Two small additions.
(1) Ordinal number of Stiemke's doctorate since the start of the Berlin mathematics faculty in the 1810s. According to p.361 of [K.-R. Biermann, Die Mathematik und ihre Dozenten an der Berliner Universität 1810-1933. Akademie-Verlag Berlin 1988. ISBN 3-05-500402-7], a book which is out of print, Stiemke was the 161st to obtain a doctorate in mathematics from University of Berlin (there was only one such before WW2). (The first was one Samuel Ferdinand Lubbe in 1818.) Notably, Biermann lists July 1, 1925 as the date of Stiemke's doctorate, while he lists 16 July 1914 for the date of the oral exam, with an exclamation mark (presumably to draw attention to the delay between exam and doctorate). Again, the ordinal number 161 depends on Biermann's decision to take the publication date of Stiemke's dissertation as the date of the doctorate. Whether this was more than an arbitrary decision by Biermann is not apparent from the book (I checked the index of loc. cit.; at the few places where Stiemke appears in the text, nothing more is said than what is already in this thread.) In particular, nothing is said about who was the driving force behind a poshumous doctorate eleven years after the `fact'; presumably it was Emmy Noether, but that is my guess only.
(2) Stiemke's bibliography. Stiemke has exactly three published articles:
(2.1913) Stiemke, E. Sur les modules dénombrables. (French) C. R. 157, 273-274 (1913).

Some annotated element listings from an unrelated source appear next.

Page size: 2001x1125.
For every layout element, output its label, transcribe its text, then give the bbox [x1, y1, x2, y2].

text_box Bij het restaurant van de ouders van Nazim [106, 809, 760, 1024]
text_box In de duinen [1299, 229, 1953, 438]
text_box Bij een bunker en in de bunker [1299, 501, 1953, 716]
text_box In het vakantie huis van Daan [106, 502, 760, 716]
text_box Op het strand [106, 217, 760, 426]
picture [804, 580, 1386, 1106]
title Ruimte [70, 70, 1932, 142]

(2.1915) Stiemke, E. Über positive Lösungen homogener linearer Gleichungen. Math. Ann. 76, 340-342 (1915). ([eudml](https://eudml.org/doc/158695}, DOI: 10.1007/BF01458147)
(2.1926) Stiemke, E. Über unendliche algebraische Zahlkörper. Mathematische Zeitschrif 25, 9-39 (1926). (eudml, DOI: 10.1007/BF01283824)

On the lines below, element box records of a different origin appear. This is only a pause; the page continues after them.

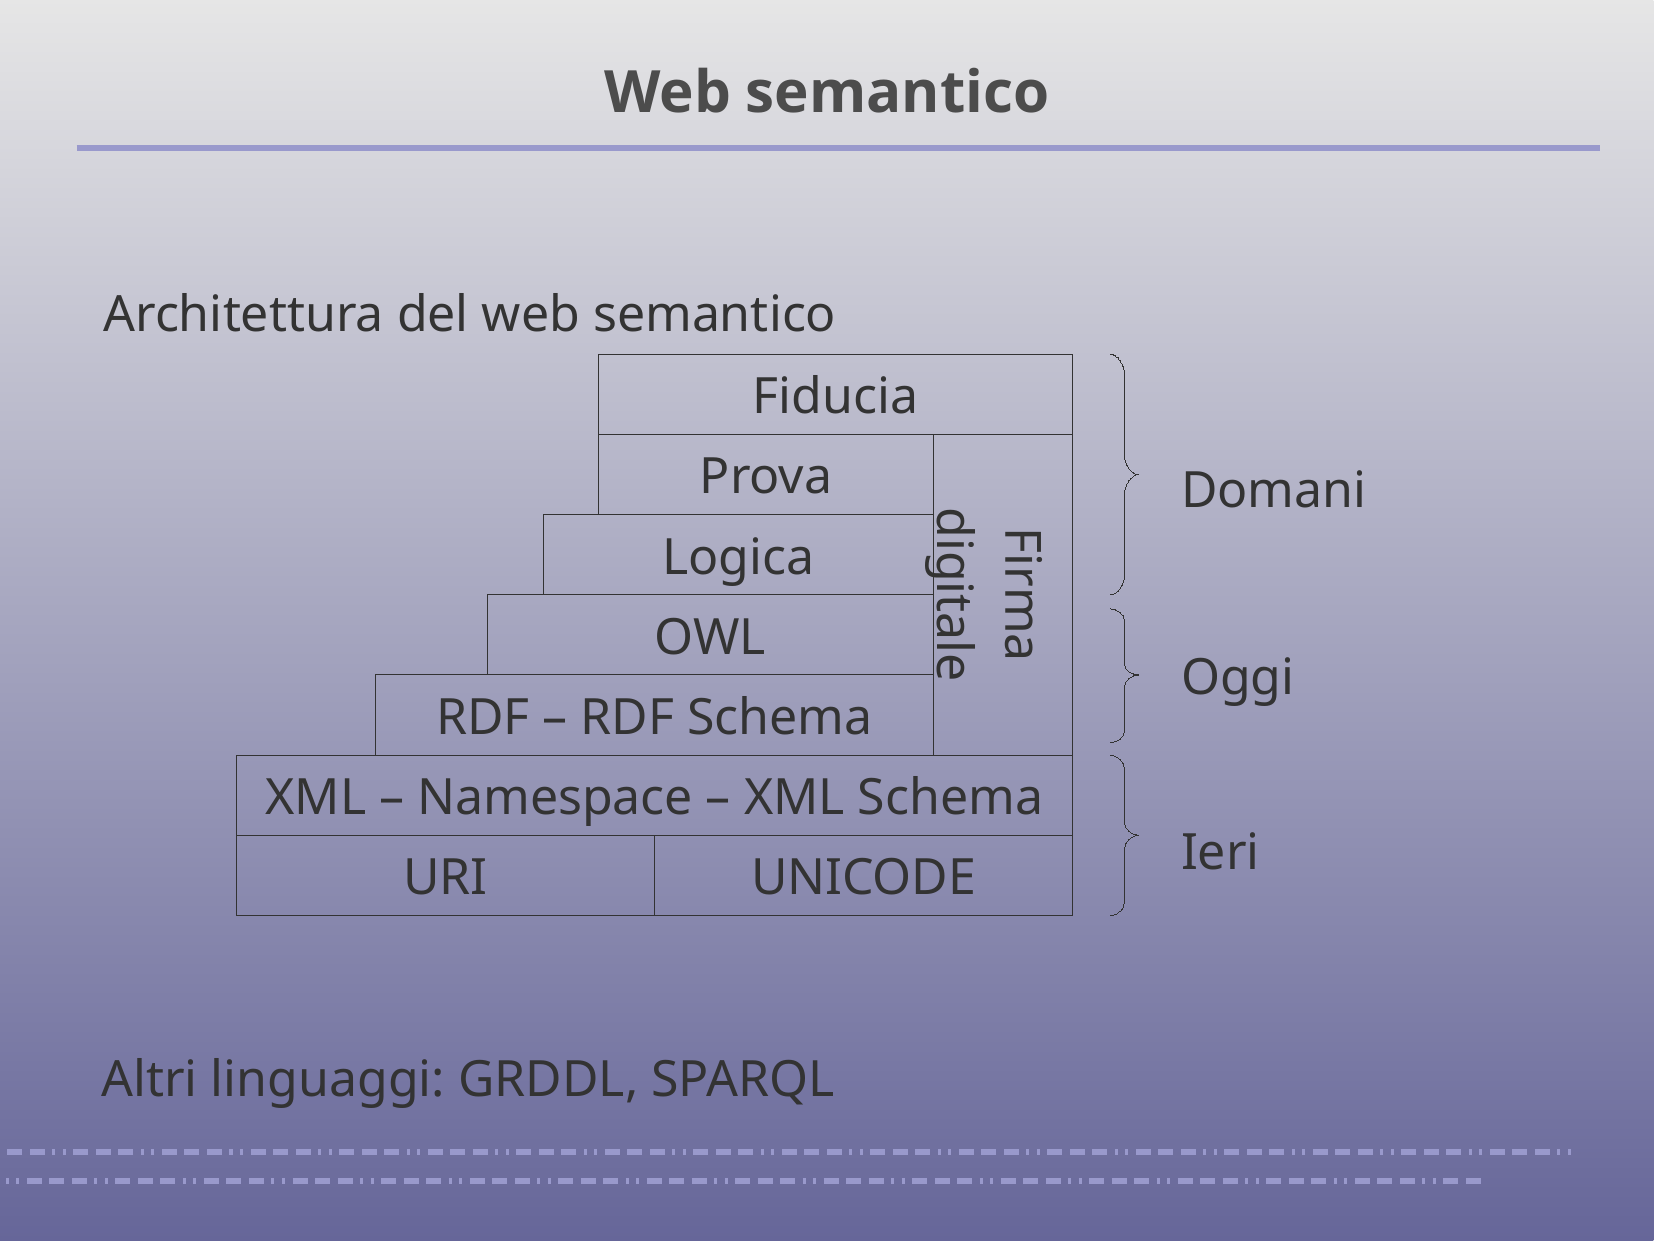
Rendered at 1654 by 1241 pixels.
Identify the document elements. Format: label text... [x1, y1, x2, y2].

text_box Oggi [1166, 633, 1390, 707]
text_box Ieri [1166, 808, 1418, 882]
text_box Logica [543, 514, 717, 595]
text_box Domani [1166, 446, 1418, 520]
text_box Fiducia [598, 354, 1073, 435]
text_box UNICODE [654, 835, 1073, 916]
text_box Architettura del web semantico [88, 236, 1152, 325]
text_box URI [236, 836, 654, 916]
text_box XML – Namespace – XML Schema [236, 755, 1073, 836]
text_box Prova [598, 435, 717, 515]
text_box Web semantico [236, 48, 1418, 132]
text_box Firma digitale [717, 434, 1067, 756]
text_box Prova [708, 461, 717, 475]
text_box Altri linguaggi: GRDDL, SPARQL [73, 1001, 1137, 1091]
text_box [59, 1062, 178, 1139]
text_box OWL [487, 594, 717, 675]
text_box RDF – RDF Schema [375, 674, 717, 756]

By the way, (2.1915) contains an interesting little result giving a sufficient condition for the existence of a solution to a homogeneous system of linear equations such that each component of the solution is positive; the result was new to me (I bet it is a special case of something more modern, but I didn't manage to make such a connection):
Theorem (Stiemke 1915). For any $(n,m)\in\mathbb{N}^2$ and $A\in\mathbb{R}^{n\times m}$, if for every $v\in\mathbb{R}^n$ the vector $v^{\mathrm{t}}A$ is either the zero vector or has at least one negative component, then there exists $x\in\mathbb{R}^m$ having all components strictly positive such that $Ax=0$.